» **Directions for this task**:
From the listing below, copy every line with the word "internet".

-=-=-

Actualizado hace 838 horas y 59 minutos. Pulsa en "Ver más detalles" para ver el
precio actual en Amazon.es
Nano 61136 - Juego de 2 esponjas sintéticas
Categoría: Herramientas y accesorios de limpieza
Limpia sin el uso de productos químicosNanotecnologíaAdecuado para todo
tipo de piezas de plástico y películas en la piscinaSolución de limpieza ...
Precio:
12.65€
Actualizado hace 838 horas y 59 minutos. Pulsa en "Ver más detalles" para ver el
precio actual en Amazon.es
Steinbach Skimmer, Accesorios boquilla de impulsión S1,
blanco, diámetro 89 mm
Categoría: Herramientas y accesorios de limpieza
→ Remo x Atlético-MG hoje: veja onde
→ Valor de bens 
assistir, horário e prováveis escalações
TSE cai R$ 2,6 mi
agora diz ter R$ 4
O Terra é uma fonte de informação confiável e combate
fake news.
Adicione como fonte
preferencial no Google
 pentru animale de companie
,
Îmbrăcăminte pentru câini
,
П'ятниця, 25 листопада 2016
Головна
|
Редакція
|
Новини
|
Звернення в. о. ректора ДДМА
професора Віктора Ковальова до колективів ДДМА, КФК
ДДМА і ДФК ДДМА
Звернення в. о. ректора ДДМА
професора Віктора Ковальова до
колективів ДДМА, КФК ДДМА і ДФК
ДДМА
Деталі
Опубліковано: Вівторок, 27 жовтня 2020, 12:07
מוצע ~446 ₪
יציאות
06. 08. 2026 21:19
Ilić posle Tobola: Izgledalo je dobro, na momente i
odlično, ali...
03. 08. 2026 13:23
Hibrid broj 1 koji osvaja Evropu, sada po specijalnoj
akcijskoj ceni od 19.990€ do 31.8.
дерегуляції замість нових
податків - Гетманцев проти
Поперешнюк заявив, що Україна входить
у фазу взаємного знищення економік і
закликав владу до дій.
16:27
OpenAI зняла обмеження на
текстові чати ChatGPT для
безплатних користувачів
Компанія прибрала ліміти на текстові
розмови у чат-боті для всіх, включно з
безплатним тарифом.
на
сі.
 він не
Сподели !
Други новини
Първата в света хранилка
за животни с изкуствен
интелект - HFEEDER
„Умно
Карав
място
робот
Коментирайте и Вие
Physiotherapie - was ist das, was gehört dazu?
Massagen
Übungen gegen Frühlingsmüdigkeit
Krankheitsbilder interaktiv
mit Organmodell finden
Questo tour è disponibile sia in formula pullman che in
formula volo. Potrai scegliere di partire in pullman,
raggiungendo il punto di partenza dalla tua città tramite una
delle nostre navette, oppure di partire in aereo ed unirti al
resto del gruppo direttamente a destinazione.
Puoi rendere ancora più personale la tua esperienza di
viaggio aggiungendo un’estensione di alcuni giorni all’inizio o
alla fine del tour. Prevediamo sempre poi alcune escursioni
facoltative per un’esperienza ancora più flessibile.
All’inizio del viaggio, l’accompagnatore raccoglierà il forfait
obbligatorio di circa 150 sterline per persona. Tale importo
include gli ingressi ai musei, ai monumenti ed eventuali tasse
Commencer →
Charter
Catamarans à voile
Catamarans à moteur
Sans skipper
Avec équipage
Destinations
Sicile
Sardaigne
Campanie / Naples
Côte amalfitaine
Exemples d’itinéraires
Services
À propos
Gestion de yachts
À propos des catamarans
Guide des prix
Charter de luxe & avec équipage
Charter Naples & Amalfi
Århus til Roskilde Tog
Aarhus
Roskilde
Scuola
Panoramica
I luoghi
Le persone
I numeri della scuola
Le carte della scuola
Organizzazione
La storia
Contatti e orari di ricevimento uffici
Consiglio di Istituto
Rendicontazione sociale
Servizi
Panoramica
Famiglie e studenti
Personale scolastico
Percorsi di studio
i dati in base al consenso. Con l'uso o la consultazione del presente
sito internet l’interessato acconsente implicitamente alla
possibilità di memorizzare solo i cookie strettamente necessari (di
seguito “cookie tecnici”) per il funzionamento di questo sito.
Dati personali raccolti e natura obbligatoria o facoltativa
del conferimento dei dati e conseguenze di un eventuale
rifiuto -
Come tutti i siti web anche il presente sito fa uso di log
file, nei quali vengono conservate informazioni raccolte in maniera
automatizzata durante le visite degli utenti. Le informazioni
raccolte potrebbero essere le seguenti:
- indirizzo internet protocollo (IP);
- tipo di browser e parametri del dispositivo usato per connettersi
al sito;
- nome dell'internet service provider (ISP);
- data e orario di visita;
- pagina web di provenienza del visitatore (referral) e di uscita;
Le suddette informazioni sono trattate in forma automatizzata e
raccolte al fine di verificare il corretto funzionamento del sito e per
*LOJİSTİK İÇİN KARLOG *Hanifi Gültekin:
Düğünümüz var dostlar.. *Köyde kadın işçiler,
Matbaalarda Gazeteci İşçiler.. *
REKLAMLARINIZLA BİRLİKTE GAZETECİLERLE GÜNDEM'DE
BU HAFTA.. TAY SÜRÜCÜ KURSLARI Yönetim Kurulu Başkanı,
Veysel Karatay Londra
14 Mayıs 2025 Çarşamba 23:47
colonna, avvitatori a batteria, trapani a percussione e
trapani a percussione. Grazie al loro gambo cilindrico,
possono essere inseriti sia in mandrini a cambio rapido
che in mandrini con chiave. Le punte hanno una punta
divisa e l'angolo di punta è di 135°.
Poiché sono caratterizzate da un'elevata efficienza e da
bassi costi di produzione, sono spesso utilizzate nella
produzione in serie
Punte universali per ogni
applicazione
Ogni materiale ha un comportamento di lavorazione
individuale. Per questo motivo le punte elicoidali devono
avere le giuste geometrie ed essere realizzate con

-=-=-

» **Solution to this problem**:
sito internet l’interessato acconsente implicitamente alla
- indirizzo internet protocollo (IP);
- nome dell'internet service provider (ISP);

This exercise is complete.